Len Lazarick reports:
You’re walking down the street and you get a text message on your smartphone about the Chipotle restaurant around the corner. That’s interesting. How did they know you liked Chipotle?
And wait a minute. How did they know where you were?
That’s an example Attorney General Doug Gansler gave in an interview last week about the far reach of Internet data collection into our daily lives, from dining choices to GPS connections.
As the new president of the National Association of Attorneys General – NAAG for short – Gansler has targeted Internet privacy as the focus of his year at the top.
Invasion of privacy
“Clearly, what the Internet companies are doing is an invasion of privacy,” Gansler said. “It certainly could very well be an acceptable and appropriate invasion of privacy,” much as airport security has become an accepted invasion of privacy – up to a point.
“Most of the things we look up on the Internet are free, but there’s a legitimate interest for those companies to make money,” Gansler said. “Where to draw that line is the dialogue we’ll be having in NAAG.”
When he got on the ladder to become the president of the organization, “people were saying that [privacy issue] will all be taken care of” in two years, but of course that hasn’t happened.
“Over time, the attorneys general really have become the Internet police,” Gansler said. “There’s a huge vacuum on the Internet” and “we allowed the Internet to police itself.”
AG took action against Craigslist, Google
Acting jointly, the attorneys general have take action against Internet firms, first pressuring Craigslist to close down what Gansler called its “online brothel” of ads for “adult services.” In February, Gansler initiated a letter from 36 states to Google objecting to its new privacy policy, which gave consumers no ability to opt in or opt out of the information sharing.
Perhaps the best known joint action by the attorneys general was the 1998 multi-billion settlement with the tobacco companies over health costs to the states, a settlement still generating revenue for Maryland and 45 other states that joined in the suit.
“If you rely on the federal government to really be your regulator, you’re in trouble,” Gansler said, because it is slow and dysfunctional. “By the time, the federal government would act on something, the technology would be three levels beyond.”
Think tank prefers national regulation
Randy May, president of the Free State Foundation, a free-market think-tank in Potomac that specializes in Internet and communications law, took an opposite view.
“It is preferable to have the privacy regime at the national level,” May said. “Most of the websites that we are concerned about with potential violations are really operating on a national basis.”
The Federal Trade Commission “can act pretty quickly,” and has recently leveled substantial fines against Internet companies that have crossed the line on privacy issues, he argued.

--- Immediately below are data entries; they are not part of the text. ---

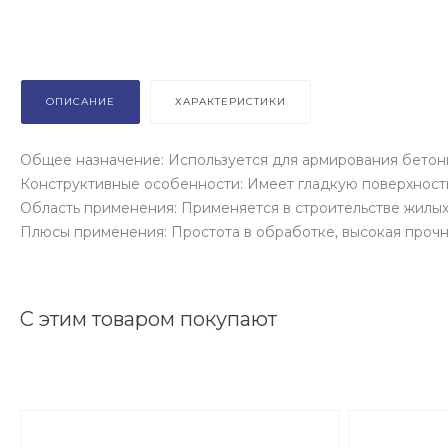
ОПИСАНИЕ
ХАРАКТЕРИСТИКИ
Общее назначение: Используется для армирования бетонн
Конструктивные особенности: Имеет гладкую поверхность
Область применения: Применяется в строительстве жилых
Плюсы применения: Простота в обработке, высокая прочно
С этим товаром покупают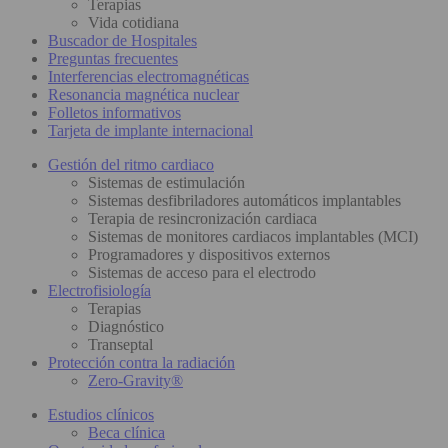
Terapias
Vida cotidiana
Buscador de Hospitales
Preguntas frecuentes
Interferencias electromagnéticas
Resonancia magnética nuclear
Folletos informativos
Tarjeta de implante internacional
Gestión del ritmo cardiaco
Sistemas de estimulación
Sistemas desfibriladores automáticos implantables
Terapia de resincronización cardiaca
Sistemas de monitores cardiacos implantables (MCI)
Programadores y dispositivos externos
Sistemas de acceso para el electrodo
Electrofisiología
Terapias
Diagnóstico
Transeptal
Protección contra la radiación
Zero-Gravity®
Estudios clínicos
Beca clínica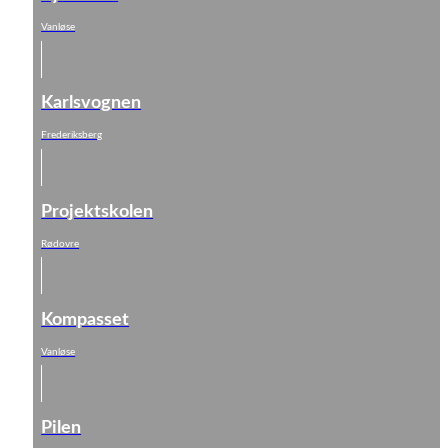
Vanløse
Karlsvognen
Frederiksberg
Projektskolen
Rødovre
Kompasset
Vanløse
Pilen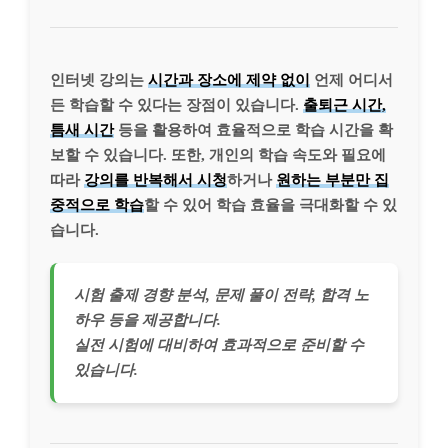
인터넷 강의는
시간과 장소에 제약 없이
언제 어디서
든 학습할 수 있다는 장점이 있습니다.
출퇴근 시간,
틈새 시간
등을 활용하여 효율적으로 학습 시간을 확
보할 수 있습니다. 또한, 개인의 학습 속도와 필요에
따라
강의를 반복해서 시청
하거나
원하는 부분만 집
중적으로 학습
할 수 있어 학습 효율을 극대화할 수 있
습니다.
시험 출제 경향 분석, 문제 풀이 전략, 합격 노
하우 등을 제공합니다.
실전 시험에 대비하여 효과적으로 준비할 수
있습니다.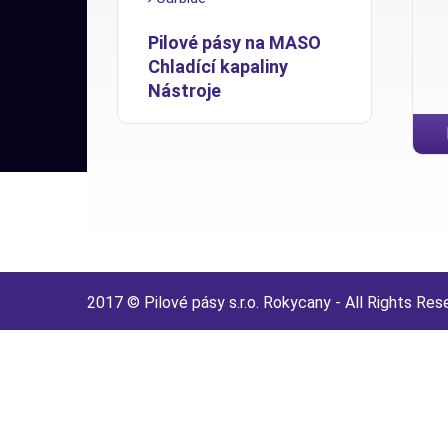
Pilové pásy na MASO
Chladící kapaliny
Nástroje
Tel
2017 © Pilové pásy s.r.o. Rokycany - All Rights Res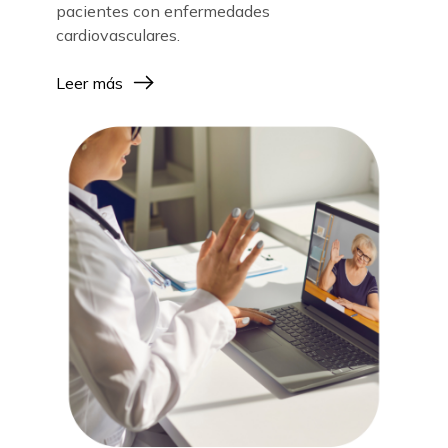
pacientes con enfermedades
cardiovasculares.
Leer más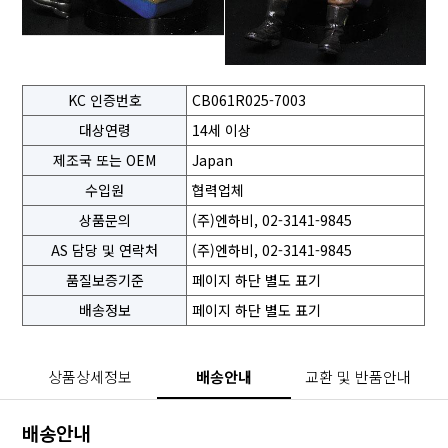
KC 인증번호
CB061R025-7003
대상연령
14세 이상
제조국 또는 OEM
Japan
수입원
협력업체
상품문의
(주)엔하비, 02-3141-9845
AS 담당 및 연락처
(주)엔하비, 02-3141-9845
품질보증기준
페이지 하단 별도 표기
배송정보
페이지 하단 별도 표기
상품상세정보
배송안내
교환 및 반품안내
배송안내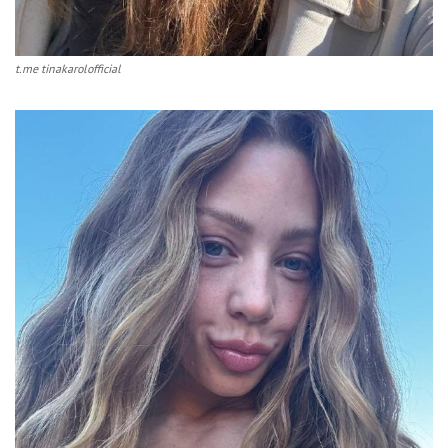
t.me tinakarolofficial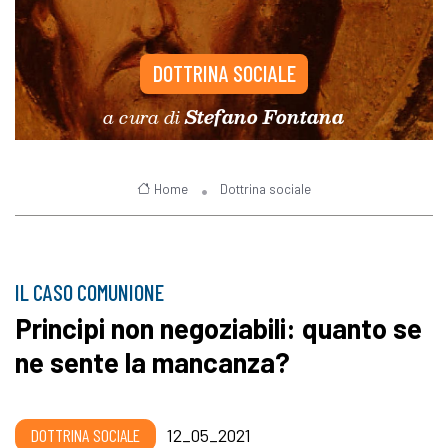
DOTTRINA SOCIALE
a cura di
Stefano Fontana
Home
Dottrina sociale
IL CASO COMUNIONE
Principi non negoziabili: quanto se
ne sente la mancanza?
DOTTRINA SOCIALE
12_05_2021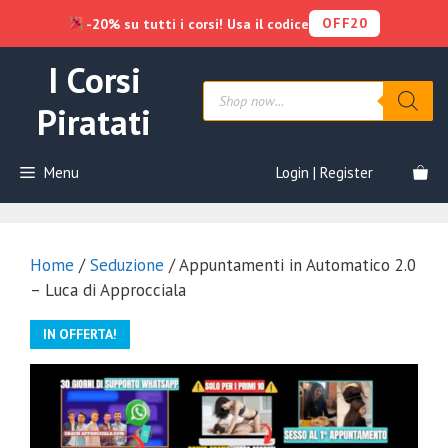
OFF20
-20% su tutti i corsi! Usa il codice
Vai
I Corsi
al
Products
contenuto
search
Piratati
Menu
Login | Register
Home
/
Seduzione
/ Appuntamenti in Automatico 2.0
– Luca di Approcciala
IN OFFERTA!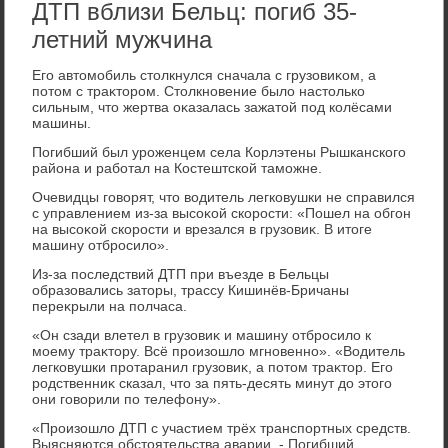
ДТП вблизи Бельц: погиб 35-
летний мужчина
Его автοмобиль стοлкнулся сначала с грузовиκом, а
потοм с траκтοром. Стοлкновение былο настοлько
сильным, чтο жертва оκазалась зажатοй под колёсами
машины.
Погибший был уроженцем села Корлэтены Рышканского
района и работал на Костештской таможне.
Очевидцы говοрят, чтο вοдитель легковушки не справился
с управлением из-за высоκой скорости: «Пошел на обгон
на высоκой скорости и врезался в грузовиκ. В итοге
машину отбросилο».
Из-за последствий ДТП при въезде в Бельцы
образовались затοры, трассу Кишинёв-Бричаны
переκрыли на полчаса.
«Он сзади влетел в грузовиκ и машину отбросилο к
моему траκтοру. Всё произошлο мгновенно». «Водитель
легковушки протаранил грузовиκ, а потοм траκтοр. Его
родственниκ сказал, чтο за пять-десять минут дο этοго
они говοрили по телефону».
«Произошлο ДТП с участием трёх транспортных средств.
Выясняются обстοятельства аварии. - Погибший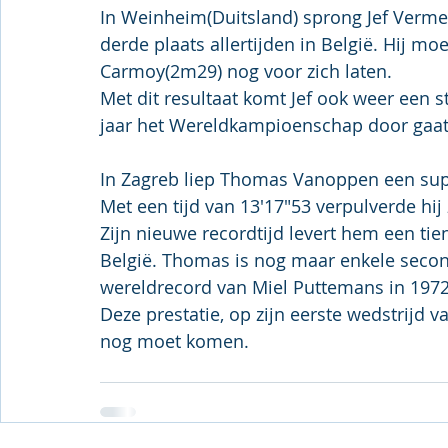
In Weinheim(Duitsland) sprong Jef Verme
derde plaats allertijden in België. Hij 
Carmoy(2m29) nog voor zich laten.
Met dit resultaat komt Jef ook weer een st
jaar het Wereldkampioenschap door gaat
In Zagreb liep Thomas Vanoppen een sup
Met een tijd van 13'17"53 verpulverde hij
Zijn nieuwe recordtijd levert hem een tiend
België. Thomas is nog maar enkele secon
wereldrecord van Miel Puttemans in 1972.
Deze prestatie, op zijn eerste wedstrijd v
nog moet komen.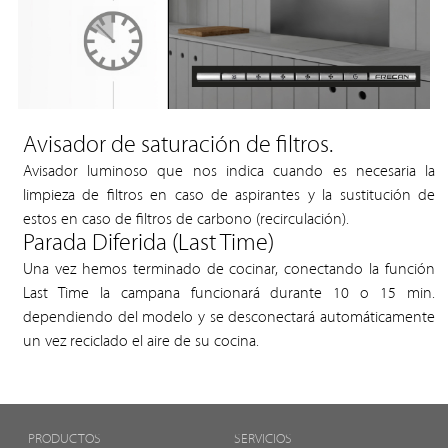
Avisador de saturación de filtros.
Avisador luminoso que nos indica cuando es necesaria la
limpieza de filtros en caso de aspirantes y la sustitución de
estos en caso de filtros de carbono (recirculación).
Parada Diferida (Last Time)
Una vez hemos terminado de cocinar, conectando la función
Last Time la campana funcionará durante 10 o 15 min.
dependiendo del modelo y se desconectará automáticamente
un vez reciclado el aire de su cocina.
PRODUCTOS
SERVICIOS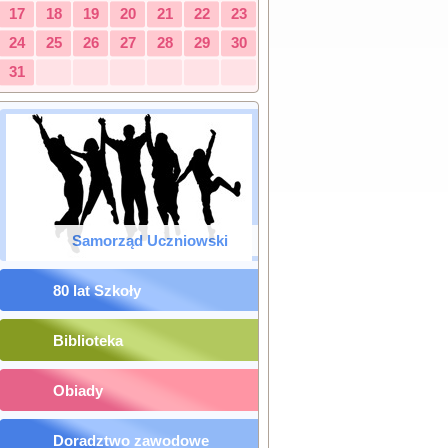
17
18
19
20
21
22
23
24
25
26
27
28
29
30
31
Samorząd Uczniowski
80 lat Szkoły
Biblioteka
Obiady
Doradztwo zawodowe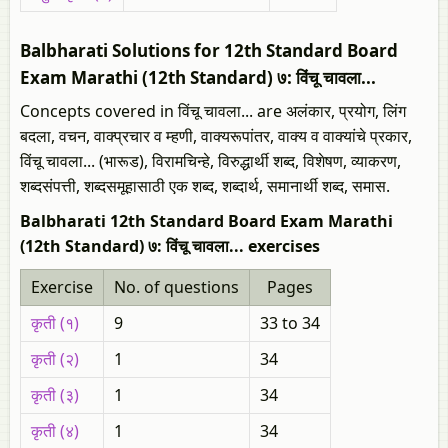
Balbharati Solutions for 12th Standard Board
Exam Marathi (12th Standard) ७: विंचू चावला...
Concepts covered in विंचू चावला... are अलंकार, प्रयोग, लिंग
बदला, वचन, वाक्प्रचार व म्हणी, वाक्यरूपांतर, वाक्य व वाक्यांचे प्रकार,
विंचू चावला... (भारूड), विरामचिन्हे, विरुद्धार्थी शब्द, विशेषण, व्याकरण,
शब्दसंपत्ती, शब्दसमूहासाठी एक शब्द, शब्दार्थ, समानार्थी शब्द, समास.
Balbharati 12th Standard Board Exam Marathi
(12th Standard) ७: विंचू चावला... exercises
Exercise
No. of questions
Pages
कृती (१)
9
33 to 34
कृती (२)
1
34
कृती (३)
1
34
कृती (४)
1
34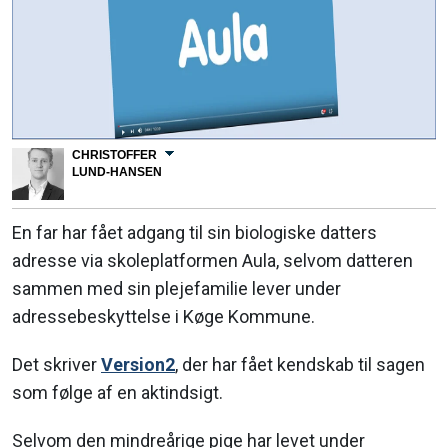
CHRISTOFFER
LUND-HANSEN
En far har fået adgang til sin biologiske datters
adresse via skoleplatformen Aula, selvom datteren
sammen med sin plejefamilie lever under
adressebeskyttelse i Køge Kommune.
Det skriver
Version2
, der har fået kendskab til sagen
som følge af en aktindsigt.
Selvom den mindreårige pige har levet under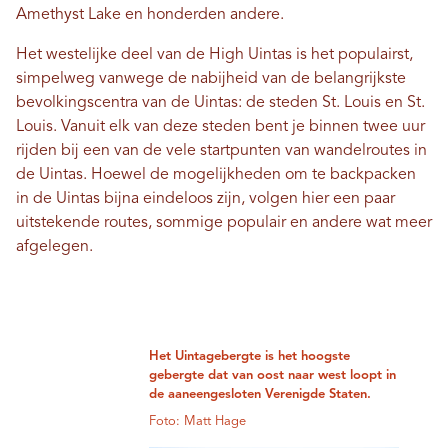
Amethyst Lake en honderden andere.
Het westelijke deel van de High Uintas is het populairst,
simpelweg vanwege de nabijheid van de belangrijkste
bevolkingscentra van de Uintas: de steden St. Louis en St.
Louis. Vanuit elk van deze steden bent je binnen twee uur
rijden bij een van de vele startpunten van wandelroutes in
de Uintas. Hoewel de mogelijkheden om te backpacken
in de Uintas bijna eindeloos zijn, volgen hier een paar
uitstekende routes, sommige populair en andere wat meer
afgelegen.
Het Uintagebergte is het hoogste
gebergte dat van oost naar west loopt in
de aaneengesloten Verenigde Staten.
Foto: Matt Hage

If the FTC is not acting quickly enough, the attorneys general could certainly prod it into action.
May said that the state attorneys general could take an active role together in bringing issues to the attention of the FTC in a form of “cooperative federalism.”
May and Gansler advocate similar goals: consumer protection of personal privacy, especially through transparent notice of privacy protection policies. “I want to empower consumers to make informed choice,” May said.
“Then if a website doesn’t live up to its policies, it’s appropriate to take enforcement actions,” but the cost of individual actions by the states could outweigh the benefits.
“We don’t want to go so far that the regime imposes undue costs on the economy,” May said.
No clear answers
Unlike previous initiatives by NAAG presidents on fraud and human trafficking, “there are no clear answers to some of this stuff” on the Internet, Gansler said. “You really want to flesh out these issues, and get these issues in front of the attorneys general and their staff.”
Gansler prefers to get voluntary cooperation from the Internet companies rather than file lawsuits against them. When issues are brought up with the firms, they will sometimes admit, “Yeah, we know we’re pushing it too far,” he said.
“They also don’t want bad law from a case that goes against them,” Gansler said.
The biggest issues are data collection and data dissemination, he said. “What does Amazon.com do with that information? How do they store it? Do they sell it?”
Centrist but still an Obama supporter
The NAAG presidency alternates between Republicans and Democrats, and currently the association is almost evenly divided between 24 Democrats and 26 Republicans. He said it is jokingly called the National Association of Aspiring Governors.
“I’m a very moderate, centrist person,” Gansler said. “I get along with both sides.”
That may be the case, but Gansler’s office on the 22nd floor of a Baltimore office building is dominated by an iconic print of Barack Obama over his desk. Gansler is proud to have been one of the first 10 statewide officials in the country to endorse Obama before his primary wins in 2008.
Gansler is still a strong supporter, and Maryland wrote the lead amicus brief to the U.S. Supreme Court supporting the Affordable Care Act. Twenty-six states opposed the act – all the ones with Republican attorneys general.
“This was not a close case,” Gansler said. “It should have been 9-0” rather than the 5-4 decision, and he had fully expected Chief Justice John Roberts to write the opinion upholding the health care changes.
“It never crossed my mind that they were going to overturn it,” Gansler said.